We Were Half A Million Strong

Apparently life is what happens when you are planning a post on your blog. Being a grandmother for the third time is exhilarating, and something of a distraction, even if a welcome one. But back to that post…

I know how the saying goes, “If you can remember Woodstock, you weren’t there.” Well I can and I was, at least for a day. And for me the memory remains a sweet one.

I had actually bought a ticket to the event. Wonder where it is now? I know I kept it for years afterwards.

It should have been a 3 hour drive, but long miles from the entry point, the traffic jam began. We crawled for hours, as I frantically knitted. Finished the entire front of a red wool dress that proved too itchy to later wear.

After complete stasis was achieved, we realized that everyone was just pulling off to the side and abandoning their cars. So we did the same, and started walking. And walking. We knew we were still eight miles away, carrying neither food nor water, but we trudged on.

I don’t know how far we’d gotten when I realized how bad an idea it had been to wear my wooden Dr. Scholl’s sandals, with that supporting bump in the front. It was hot, my feet were sweaty, and that bump started to chafe. Some miles in I had acquired giant blisters on the ball if each foot, and had to walk barefoot the rest of the way. It wasn’t too bad, because torrential rains had already turned the dirt road into mud, which was softer on my sore feet.

But we made it! The fences were down, and the ticket takers had abandoned their posts. We wandered into the fields and woods and crowds. There was a break in the music, and we just took in the scene. It is too familiar for me to describe, but the sheer mass of young people (and not so young) was astonishing. Lines for food, drink and toilets were overwhelming, and the sites overwhelmed.

We found a spot on the hill as the next act warmed up. A long-haired young guy uncorked a bottle of water, took a swig, and passed it on. I was so grateful!
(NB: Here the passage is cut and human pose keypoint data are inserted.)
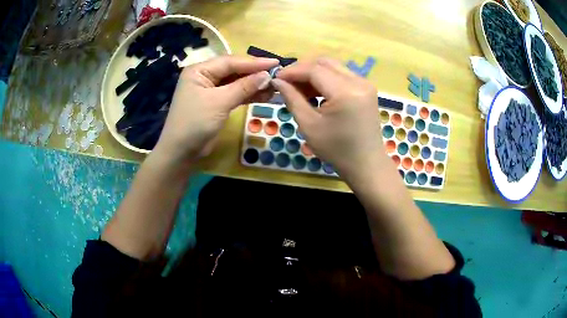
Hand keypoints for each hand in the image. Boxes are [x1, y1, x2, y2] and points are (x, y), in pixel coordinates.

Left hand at [153, 56, 278, 163]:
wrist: (182, 152)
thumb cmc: (195, 122)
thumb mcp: (219, 102)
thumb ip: (243, 87)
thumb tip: (267, 76)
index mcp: (200, 70)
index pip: (230, 62)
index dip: (254, 62)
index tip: (275, 63)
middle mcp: (205, 76)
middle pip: (234, 71)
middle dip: (255, 74)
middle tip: (278, 75)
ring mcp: (211, 90)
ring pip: (236, 83)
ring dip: (254, 85)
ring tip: (275, 87)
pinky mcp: (217, 103)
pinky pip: (235, 95)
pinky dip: (249, 95)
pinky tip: (265, 96)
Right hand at [273, 57, 388, 183]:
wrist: (365, 163)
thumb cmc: (336, 150)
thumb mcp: (309, 125)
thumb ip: (292, 98)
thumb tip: (277, 81)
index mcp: (346, 92)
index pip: (314, 70)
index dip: (292, 71)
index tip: (276, 78)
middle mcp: (359, 81)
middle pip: (324, 62)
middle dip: (302, 69)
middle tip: (287, 82)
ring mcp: (365, 83)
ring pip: (333, 66)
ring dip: (314, 73)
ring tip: (300, 89)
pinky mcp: (366, 88)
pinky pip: (342, 75)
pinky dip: (326, 79)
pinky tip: (316, 92)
All that Peace and Love that was promised in the ads for the Festival washed over me.

We heard a few of the acts (was it Santana, then Mountain? Did we actually leave BEFORE the Grateful Dead?), but then the rains started again. Not too reluctantly, we started the trek back down the road, along with dozens of others. As the cars pulled out, drivers invited the hikers to hop on the hood, roofs and fenders as they crept down the hill. We hopped onto the back fender of a VW Beetle and clung to the roof until we reached our car.

Then we returned to my mother’s to pick up almost three-year old David #stillbitter, who is now making up for our abandonment by hitting the West Coast festival circuit. But sorry Dave, there will never be another Woodstock-even at Woodstock.